This bot provides the ability to synthesize voice samples using tts-tortoise API from local host. It has multilanguage support and voice-to-voice conversion via whisper model.
There should be a running instance of the bot, if you would like to check it out at https://t.me/tts_tbot
- all of the features of tts-tortoise, including voice cloning, emotion steering, multisampling
- user-settings database
- custom voice adding
- voice-to-voice conversion via mic recording
- NVIDIA GPU (between 4 and 10Gb of VRAM required for inference, depending on tortoise settings)
- python 3.10.6
- pip or anaconda env with python 3.10.6
- ffmpeg
Tested on Linux only, written with cross-platform in mind, should work on Windows. Although tortoise-tts environment may fail to resolve.
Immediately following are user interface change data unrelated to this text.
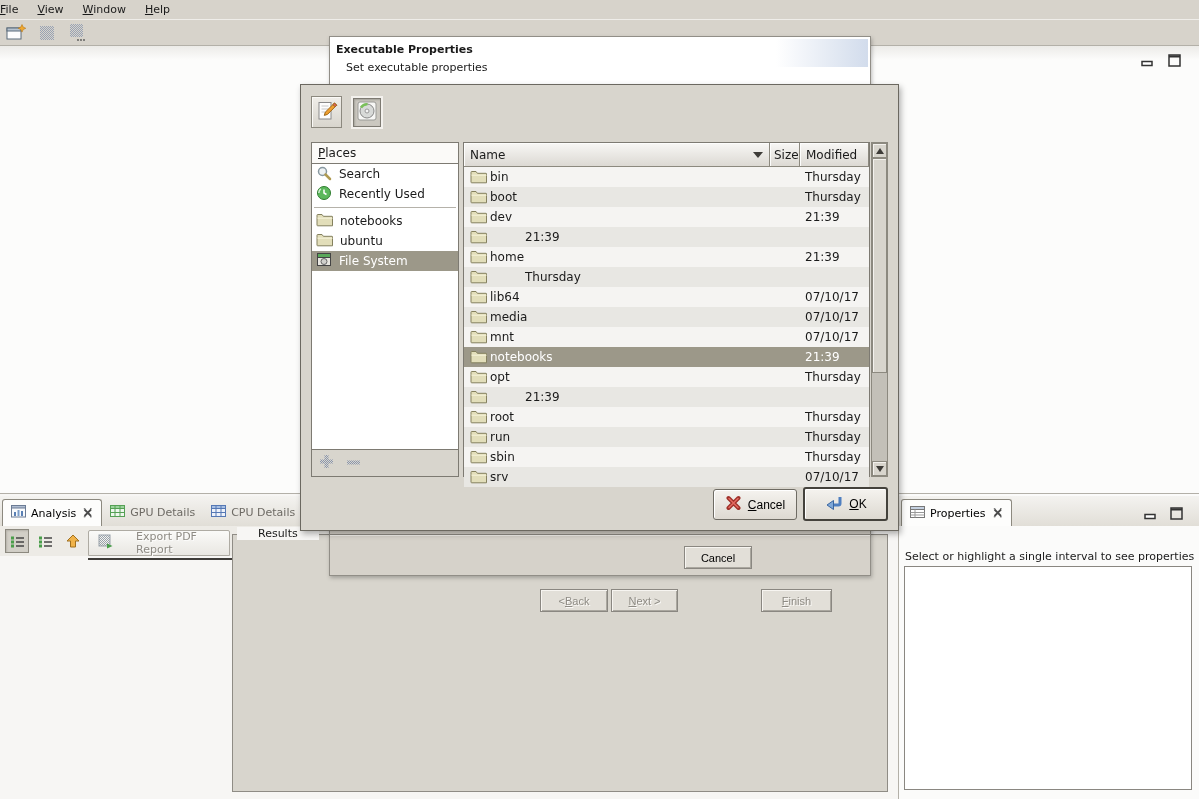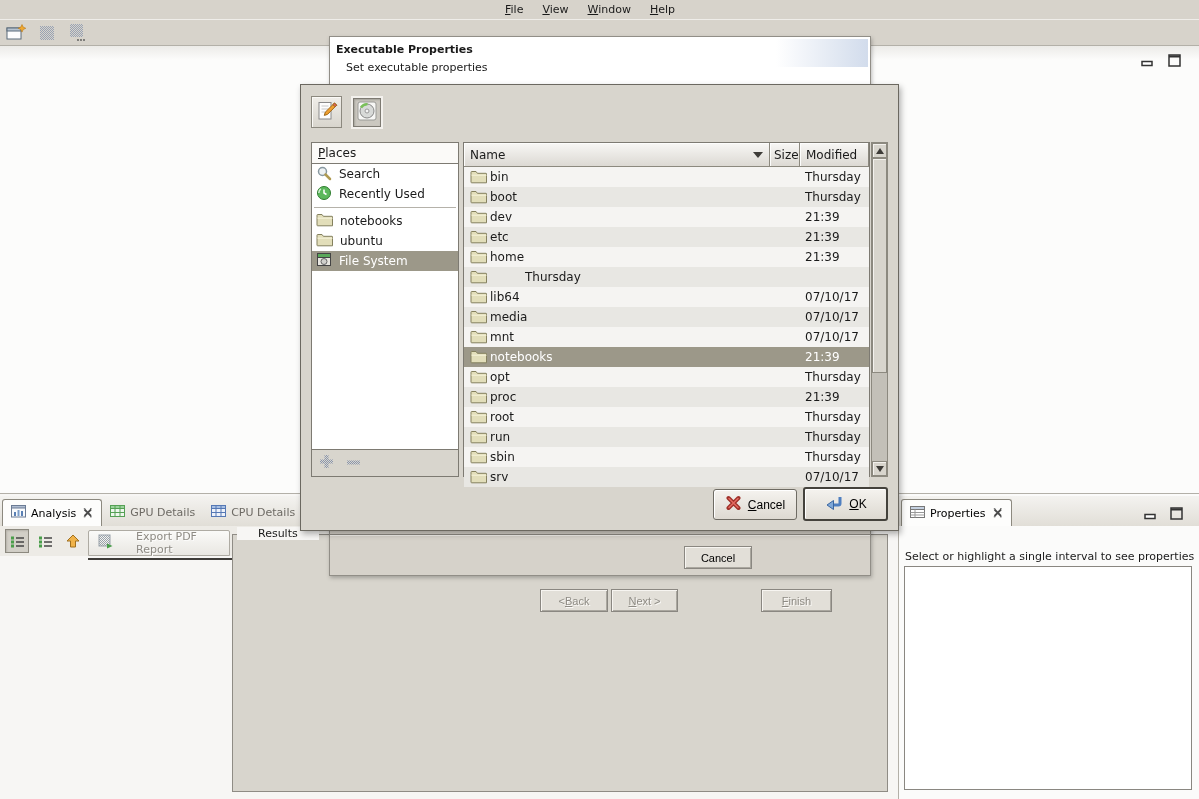--- a/index.html
+++ b/index.html
@@ -10,7 +10,7 @@
 
   
   #menubar { position:absolute; left:0; top:0; width:1199px; height:19px;
-             background:#d7d3cb; display:flex; align-items:center; gap:0;justify-content:center; }
+             background:#d7d3cb; display:flex; align-items:center; gap:0; }
   .menu-item { padding:2px 9px 2px 0; margin-right:10px; cursor:default; }
   #main-toolbar { position:absolute; left:0; top:19px; width:1199px; height:27px;
                   background:#d7d3cb; border-top:1px solid #efede9; border-bottom:1px solid #b3b0a8;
Clone the repo with submodules
git clone --recurse-submodules $(URL)
For example, let's create new conda environment and install bot there
conda create -n voice_tbot python=3.10.6
conda activate voice_tbot
cd to repo directory and execute to install dependencies:
python -m pip install -r ./requirements.txt
Create configuration file named "config" inside bot_data directory and set user parameters. Use this example as reference.
Run module package voice_bot from the required environment, for example - from repo directory:
python -m voice_bot
Use punctuation (ellipses, exclamation points, CAPS, semicolons, commas) to add emphasis and shape the speech. You can also try to add different emotions to sentences by prepending parts of texts with "[describe emotion]" notations (For more info please visit the original model source page).
- add synthensis from audio files
This project is licensed under the MIT License - see the LICENSE file for details.